3/17/2009

S&P 500 vs. U.S. GDP Since 1950

Frank commented that the S&P 500 is a poor indicator of the economy's health and over very short periods (days, weeks, months) I agree. Over years and decades it's a pretty good barometer. The graph above charts the S&P 500 against quarterly GDP (in 2000 dollars). The S&P is adjusted downward by a factor of eight, a rough guess for the effects of inflation in the past 58 years (data are through 10/1/08).

I generally loathe market commentary and can feel my eyes roll into the back of my skull when politicians do it. THEY HAVE NO CLUE AND ONLY SPEAK ON THE TOPIC WHEN IT'S SELF-SERVING. In fact, I'll make a standing offer to any politician who fancies herself the next Ben Graham or Warren Buffett: sight unseen I'll take the other side of your trade in any market at any time (absent inside information).

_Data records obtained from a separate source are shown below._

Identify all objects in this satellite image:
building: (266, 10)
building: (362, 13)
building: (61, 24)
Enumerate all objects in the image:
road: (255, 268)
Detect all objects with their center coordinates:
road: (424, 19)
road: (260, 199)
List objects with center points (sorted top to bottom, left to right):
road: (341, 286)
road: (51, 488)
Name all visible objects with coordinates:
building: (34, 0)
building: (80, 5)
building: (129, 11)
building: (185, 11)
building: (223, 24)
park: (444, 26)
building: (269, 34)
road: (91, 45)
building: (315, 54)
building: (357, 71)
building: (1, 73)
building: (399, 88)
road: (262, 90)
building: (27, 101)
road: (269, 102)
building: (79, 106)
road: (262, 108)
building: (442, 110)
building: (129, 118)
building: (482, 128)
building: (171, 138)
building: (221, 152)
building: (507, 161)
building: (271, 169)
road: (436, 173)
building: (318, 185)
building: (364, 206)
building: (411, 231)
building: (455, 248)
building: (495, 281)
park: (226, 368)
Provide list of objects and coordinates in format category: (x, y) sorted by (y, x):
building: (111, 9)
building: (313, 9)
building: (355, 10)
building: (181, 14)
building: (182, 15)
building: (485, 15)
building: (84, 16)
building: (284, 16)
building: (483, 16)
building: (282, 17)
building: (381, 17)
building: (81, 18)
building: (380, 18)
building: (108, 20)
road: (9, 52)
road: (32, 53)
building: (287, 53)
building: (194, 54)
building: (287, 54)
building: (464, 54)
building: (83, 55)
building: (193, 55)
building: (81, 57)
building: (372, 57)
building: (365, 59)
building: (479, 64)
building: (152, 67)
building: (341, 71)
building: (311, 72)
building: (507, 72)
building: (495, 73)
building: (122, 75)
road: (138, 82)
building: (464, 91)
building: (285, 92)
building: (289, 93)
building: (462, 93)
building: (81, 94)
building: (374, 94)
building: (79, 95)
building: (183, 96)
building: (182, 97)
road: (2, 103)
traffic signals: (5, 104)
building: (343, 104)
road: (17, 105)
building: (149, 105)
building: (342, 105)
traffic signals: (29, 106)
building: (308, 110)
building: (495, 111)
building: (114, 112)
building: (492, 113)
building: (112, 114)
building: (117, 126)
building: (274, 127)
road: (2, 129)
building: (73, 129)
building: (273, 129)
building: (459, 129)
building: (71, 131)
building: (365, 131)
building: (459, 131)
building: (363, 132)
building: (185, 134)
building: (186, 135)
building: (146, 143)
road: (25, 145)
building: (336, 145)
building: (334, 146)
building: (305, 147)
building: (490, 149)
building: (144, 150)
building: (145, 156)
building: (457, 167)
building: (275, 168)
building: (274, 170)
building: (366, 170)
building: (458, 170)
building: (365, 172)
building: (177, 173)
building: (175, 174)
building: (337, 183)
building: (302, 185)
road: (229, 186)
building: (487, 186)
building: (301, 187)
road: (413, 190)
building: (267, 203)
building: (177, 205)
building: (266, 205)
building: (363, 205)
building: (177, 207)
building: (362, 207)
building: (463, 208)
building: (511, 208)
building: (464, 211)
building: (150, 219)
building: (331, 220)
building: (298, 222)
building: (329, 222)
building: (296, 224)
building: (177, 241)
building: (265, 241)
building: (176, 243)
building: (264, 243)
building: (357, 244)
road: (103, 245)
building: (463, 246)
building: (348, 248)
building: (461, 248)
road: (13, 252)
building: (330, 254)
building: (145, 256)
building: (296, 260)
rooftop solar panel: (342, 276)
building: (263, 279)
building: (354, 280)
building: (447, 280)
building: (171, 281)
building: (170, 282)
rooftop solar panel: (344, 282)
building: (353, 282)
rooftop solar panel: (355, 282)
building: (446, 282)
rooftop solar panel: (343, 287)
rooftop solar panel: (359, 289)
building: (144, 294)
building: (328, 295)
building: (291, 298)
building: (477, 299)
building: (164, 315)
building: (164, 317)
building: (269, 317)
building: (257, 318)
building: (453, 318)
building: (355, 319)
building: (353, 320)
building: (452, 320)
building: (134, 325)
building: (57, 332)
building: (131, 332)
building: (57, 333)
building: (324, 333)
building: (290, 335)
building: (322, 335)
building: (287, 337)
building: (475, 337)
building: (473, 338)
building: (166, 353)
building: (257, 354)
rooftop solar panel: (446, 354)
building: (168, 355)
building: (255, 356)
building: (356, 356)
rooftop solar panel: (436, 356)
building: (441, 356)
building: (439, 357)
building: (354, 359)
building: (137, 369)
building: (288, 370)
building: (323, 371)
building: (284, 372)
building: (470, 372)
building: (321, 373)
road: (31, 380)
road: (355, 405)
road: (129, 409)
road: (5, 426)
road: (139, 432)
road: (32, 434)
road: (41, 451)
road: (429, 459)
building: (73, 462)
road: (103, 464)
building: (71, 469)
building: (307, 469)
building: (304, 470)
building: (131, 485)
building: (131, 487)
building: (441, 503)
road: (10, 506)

Other than two recent rather painfully burst bubbles, GDP and Mr. Market are heavily connected (BTW, for stat geeks, R-squared for this model is a reasonably explanatory .84). Though I've made fun of the Obama administration for the market meltdown since Election Day I think it's silly to assign all blame, or credit, to a president for daily movements in the stock market. I'd argue that our current crash is related to the massive underpricing of risk starting in the mid-1990s which did not fully unravel even after the dot.com crash. While there's a good case capital is on strike while the administration's plans for protection, regulation, taxation and unionization unfold, when businesses can start making money again Mr. Market will follow.

1 comment:

Anonymous said...

So you were making fun of Obama when the market was going down but now that it appears to be going back up you're saying it has nothing to do with the President... right.